──────── STORED DATA ────────

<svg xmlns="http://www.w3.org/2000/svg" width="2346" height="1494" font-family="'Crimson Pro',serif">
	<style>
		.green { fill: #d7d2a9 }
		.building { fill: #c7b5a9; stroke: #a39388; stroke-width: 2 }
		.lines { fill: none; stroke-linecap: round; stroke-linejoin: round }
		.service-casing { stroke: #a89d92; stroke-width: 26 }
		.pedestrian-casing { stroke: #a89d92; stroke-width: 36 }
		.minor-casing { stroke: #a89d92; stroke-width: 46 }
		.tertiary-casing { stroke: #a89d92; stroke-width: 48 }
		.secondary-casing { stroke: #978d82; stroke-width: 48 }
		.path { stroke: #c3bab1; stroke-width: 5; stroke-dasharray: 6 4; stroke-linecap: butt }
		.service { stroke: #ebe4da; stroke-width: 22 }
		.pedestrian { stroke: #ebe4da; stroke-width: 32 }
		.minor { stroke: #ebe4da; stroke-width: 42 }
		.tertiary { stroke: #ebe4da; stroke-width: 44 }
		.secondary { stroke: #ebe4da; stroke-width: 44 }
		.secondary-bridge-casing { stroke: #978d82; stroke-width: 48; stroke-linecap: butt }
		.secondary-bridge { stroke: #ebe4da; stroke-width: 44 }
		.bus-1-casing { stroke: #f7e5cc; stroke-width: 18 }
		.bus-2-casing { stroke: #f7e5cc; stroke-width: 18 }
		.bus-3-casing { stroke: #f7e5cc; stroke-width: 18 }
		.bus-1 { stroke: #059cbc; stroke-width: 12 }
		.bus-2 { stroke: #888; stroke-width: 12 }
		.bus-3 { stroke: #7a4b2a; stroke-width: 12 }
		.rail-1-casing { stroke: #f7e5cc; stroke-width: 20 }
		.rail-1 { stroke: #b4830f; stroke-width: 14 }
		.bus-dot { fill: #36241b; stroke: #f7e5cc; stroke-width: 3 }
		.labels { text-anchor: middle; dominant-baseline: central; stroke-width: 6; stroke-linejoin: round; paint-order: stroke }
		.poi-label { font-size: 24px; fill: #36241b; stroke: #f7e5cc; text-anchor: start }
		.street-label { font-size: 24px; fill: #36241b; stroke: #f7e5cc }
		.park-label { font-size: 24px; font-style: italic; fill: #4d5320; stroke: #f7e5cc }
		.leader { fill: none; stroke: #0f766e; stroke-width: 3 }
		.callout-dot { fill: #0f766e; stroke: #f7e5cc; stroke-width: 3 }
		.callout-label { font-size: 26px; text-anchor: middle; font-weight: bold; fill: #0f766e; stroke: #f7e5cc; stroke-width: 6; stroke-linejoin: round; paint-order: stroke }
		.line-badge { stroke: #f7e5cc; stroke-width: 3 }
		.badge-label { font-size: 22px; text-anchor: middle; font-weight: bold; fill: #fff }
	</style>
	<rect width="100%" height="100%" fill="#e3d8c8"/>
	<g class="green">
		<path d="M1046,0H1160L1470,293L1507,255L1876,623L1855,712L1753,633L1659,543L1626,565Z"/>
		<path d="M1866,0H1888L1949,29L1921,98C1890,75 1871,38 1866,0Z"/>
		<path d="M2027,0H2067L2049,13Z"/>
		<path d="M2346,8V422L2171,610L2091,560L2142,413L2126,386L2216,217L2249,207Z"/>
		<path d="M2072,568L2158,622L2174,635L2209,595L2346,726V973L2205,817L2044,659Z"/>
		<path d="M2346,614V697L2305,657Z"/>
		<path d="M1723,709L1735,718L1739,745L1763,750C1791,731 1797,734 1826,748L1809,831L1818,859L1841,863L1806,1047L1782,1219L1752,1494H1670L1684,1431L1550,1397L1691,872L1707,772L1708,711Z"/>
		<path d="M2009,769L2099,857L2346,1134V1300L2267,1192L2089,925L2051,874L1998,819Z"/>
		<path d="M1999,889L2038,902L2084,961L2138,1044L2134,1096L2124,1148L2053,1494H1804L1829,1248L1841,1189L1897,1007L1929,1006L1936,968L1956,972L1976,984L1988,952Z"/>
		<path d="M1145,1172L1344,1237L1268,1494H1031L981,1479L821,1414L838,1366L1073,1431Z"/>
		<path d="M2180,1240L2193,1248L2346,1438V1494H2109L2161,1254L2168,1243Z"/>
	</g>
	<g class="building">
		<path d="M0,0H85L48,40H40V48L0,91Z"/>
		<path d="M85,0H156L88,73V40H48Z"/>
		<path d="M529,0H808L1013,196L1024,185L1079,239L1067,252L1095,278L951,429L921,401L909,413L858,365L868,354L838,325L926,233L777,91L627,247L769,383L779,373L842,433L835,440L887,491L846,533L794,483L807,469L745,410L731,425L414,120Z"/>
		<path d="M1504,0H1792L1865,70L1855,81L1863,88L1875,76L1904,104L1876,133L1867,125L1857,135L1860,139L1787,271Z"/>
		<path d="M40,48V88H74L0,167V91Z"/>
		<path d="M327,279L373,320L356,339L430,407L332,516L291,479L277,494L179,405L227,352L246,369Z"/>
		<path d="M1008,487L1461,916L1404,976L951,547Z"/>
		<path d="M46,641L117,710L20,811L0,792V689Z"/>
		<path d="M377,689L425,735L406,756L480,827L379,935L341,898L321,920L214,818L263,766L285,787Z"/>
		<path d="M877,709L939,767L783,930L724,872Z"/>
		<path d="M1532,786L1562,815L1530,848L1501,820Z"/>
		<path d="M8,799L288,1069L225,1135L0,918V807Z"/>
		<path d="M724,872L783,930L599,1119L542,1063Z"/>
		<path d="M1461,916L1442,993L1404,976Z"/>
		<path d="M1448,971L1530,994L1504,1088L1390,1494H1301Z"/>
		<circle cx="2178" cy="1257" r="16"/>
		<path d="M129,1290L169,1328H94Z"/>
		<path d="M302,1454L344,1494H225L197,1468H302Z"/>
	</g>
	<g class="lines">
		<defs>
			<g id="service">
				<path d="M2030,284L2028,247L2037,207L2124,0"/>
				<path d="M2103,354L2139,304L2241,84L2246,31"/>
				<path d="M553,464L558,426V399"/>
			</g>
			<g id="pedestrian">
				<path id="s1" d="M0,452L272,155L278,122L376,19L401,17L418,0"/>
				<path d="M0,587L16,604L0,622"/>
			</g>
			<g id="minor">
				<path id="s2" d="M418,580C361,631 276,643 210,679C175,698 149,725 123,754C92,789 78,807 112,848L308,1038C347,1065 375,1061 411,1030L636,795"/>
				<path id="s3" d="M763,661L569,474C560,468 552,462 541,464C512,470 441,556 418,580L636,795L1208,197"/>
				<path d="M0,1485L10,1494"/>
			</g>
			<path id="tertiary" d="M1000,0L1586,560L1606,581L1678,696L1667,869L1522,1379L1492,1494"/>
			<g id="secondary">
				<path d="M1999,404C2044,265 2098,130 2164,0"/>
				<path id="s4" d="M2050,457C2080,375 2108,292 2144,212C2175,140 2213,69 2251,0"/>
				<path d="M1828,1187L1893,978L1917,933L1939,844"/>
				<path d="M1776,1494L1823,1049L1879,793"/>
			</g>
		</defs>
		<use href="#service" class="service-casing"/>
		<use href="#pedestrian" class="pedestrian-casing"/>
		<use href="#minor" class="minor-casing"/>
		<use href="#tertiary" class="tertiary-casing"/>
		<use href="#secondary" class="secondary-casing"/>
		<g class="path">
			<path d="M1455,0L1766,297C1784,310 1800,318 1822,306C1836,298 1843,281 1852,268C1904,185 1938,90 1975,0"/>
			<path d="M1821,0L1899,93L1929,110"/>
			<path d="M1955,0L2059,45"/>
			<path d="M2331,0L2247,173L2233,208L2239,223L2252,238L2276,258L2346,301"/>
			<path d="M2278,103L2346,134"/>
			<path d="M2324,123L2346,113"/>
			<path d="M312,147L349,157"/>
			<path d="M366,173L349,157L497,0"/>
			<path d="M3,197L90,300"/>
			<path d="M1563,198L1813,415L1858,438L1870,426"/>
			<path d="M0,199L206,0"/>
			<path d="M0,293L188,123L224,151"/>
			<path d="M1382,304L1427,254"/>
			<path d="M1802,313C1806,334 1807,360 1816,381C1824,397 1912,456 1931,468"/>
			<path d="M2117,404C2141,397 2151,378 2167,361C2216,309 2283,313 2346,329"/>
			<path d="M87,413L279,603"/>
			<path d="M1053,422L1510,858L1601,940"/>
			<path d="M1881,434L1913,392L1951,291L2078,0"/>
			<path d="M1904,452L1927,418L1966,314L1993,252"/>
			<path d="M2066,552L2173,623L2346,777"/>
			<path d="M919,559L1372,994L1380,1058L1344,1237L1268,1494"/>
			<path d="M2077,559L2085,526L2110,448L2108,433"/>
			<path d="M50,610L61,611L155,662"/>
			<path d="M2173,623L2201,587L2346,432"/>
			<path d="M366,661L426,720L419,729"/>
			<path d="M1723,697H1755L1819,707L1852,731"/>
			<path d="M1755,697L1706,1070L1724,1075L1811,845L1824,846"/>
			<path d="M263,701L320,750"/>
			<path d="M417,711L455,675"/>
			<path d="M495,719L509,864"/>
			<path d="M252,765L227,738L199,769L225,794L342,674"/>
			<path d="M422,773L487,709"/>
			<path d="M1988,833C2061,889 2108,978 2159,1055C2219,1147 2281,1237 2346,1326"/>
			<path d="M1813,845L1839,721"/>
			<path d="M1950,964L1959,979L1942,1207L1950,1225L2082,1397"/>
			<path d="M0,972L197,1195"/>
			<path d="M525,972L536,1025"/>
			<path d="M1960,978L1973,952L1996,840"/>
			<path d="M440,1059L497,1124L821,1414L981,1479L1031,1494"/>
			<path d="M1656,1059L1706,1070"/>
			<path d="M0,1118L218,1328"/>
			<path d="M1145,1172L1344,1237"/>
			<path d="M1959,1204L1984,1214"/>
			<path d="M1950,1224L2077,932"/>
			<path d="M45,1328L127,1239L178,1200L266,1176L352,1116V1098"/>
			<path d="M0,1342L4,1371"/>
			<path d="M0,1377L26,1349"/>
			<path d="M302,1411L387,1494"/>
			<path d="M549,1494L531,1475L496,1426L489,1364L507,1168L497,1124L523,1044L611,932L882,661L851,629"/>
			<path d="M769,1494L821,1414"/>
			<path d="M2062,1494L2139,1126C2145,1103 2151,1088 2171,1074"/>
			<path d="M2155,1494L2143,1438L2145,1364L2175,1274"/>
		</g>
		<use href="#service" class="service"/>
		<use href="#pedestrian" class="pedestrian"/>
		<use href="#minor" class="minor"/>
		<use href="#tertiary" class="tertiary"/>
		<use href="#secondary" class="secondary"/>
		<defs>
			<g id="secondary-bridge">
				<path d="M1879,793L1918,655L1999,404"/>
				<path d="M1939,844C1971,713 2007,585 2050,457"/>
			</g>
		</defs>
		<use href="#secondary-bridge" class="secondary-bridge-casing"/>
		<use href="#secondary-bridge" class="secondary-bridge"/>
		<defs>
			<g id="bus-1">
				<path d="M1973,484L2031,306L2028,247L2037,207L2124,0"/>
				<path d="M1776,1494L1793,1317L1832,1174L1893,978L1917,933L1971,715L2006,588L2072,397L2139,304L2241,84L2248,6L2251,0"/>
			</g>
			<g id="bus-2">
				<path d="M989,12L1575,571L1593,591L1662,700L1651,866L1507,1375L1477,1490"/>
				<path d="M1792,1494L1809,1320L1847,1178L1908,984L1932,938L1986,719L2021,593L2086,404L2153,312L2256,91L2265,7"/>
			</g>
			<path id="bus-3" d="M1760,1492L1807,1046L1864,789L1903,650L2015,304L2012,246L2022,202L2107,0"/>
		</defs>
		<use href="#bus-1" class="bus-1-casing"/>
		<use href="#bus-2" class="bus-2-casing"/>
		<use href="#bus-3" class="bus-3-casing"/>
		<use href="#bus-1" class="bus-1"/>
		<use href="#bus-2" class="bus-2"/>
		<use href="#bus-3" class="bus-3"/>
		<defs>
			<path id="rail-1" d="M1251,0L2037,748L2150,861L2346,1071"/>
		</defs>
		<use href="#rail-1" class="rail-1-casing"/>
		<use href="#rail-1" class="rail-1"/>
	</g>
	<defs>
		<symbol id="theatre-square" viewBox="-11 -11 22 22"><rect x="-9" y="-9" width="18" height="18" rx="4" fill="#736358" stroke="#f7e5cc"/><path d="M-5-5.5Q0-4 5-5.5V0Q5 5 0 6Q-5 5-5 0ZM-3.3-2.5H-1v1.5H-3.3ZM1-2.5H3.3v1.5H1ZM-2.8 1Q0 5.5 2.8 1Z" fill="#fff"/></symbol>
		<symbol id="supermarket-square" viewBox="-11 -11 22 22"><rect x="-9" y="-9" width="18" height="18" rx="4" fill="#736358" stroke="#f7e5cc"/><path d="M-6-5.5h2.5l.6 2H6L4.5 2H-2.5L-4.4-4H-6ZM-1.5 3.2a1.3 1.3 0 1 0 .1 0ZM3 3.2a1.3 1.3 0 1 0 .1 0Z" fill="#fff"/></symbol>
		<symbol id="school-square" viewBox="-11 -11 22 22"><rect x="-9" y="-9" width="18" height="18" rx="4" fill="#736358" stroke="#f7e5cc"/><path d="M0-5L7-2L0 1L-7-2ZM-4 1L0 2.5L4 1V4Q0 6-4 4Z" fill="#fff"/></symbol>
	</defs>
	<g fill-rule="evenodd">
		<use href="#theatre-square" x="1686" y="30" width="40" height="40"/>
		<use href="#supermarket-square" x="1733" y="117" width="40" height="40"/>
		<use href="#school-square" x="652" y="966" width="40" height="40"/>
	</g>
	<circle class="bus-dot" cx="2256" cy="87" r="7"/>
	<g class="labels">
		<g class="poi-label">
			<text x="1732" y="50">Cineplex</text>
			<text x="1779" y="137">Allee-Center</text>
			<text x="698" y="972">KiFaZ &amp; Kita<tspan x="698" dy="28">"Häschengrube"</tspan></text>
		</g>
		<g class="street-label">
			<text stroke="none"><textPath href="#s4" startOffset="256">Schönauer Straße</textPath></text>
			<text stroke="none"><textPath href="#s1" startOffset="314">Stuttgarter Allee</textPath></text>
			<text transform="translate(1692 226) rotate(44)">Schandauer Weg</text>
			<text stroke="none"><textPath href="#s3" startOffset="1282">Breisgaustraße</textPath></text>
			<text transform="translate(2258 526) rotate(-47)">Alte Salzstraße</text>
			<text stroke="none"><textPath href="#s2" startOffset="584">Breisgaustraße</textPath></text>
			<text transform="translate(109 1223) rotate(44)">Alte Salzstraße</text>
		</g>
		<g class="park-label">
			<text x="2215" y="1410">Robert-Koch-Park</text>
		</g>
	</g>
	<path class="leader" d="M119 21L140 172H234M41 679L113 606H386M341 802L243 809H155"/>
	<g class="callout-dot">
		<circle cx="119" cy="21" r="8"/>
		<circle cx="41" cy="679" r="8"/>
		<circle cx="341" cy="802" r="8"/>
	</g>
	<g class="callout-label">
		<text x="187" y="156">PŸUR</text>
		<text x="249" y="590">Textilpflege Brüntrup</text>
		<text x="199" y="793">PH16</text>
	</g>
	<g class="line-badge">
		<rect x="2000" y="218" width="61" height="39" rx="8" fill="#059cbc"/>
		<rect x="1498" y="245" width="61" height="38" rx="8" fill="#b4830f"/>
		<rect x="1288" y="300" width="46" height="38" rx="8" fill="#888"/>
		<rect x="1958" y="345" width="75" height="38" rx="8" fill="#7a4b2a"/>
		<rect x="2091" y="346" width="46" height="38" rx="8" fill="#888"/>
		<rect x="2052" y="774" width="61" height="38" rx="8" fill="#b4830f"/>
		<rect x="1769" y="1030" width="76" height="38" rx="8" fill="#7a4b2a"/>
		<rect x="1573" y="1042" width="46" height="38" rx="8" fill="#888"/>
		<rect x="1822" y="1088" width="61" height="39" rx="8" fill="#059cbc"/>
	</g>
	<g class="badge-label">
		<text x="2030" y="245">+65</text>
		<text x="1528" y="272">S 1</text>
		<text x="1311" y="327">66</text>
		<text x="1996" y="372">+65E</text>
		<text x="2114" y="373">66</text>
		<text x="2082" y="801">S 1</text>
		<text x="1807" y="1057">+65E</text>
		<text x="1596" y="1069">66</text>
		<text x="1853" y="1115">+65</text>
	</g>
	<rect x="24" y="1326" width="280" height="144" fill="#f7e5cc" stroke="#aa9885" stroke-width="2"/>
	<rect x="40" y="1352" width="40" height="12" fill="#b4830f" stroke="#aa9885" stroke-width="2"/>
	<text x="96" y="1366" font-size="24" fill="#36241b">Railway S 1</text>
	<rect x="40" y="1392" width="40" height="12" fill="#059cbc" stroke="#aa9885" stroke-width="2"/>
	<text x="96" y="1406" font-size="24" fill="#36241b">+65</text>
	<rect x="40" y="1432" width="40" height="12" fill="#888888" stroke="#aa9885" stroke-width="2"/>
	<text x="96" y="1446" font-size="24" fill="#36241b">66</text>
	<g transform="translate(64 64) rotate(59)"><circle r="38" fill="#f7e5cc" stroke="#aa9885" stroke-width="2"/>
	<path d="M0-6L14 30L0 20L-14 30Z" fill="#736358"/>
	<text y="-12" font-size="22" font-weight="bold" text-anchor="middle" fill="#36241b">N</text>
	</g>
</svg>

────────

> [WHAT THE TASK REQUIRES]:
Where in the records above does the word "lines" appear? Copy each line that holds it.

> [YOUR RESPONSE]:
		.lines { fill: none; stroke-linecap: round; stroke-linejoin: round }
	<g class="lines">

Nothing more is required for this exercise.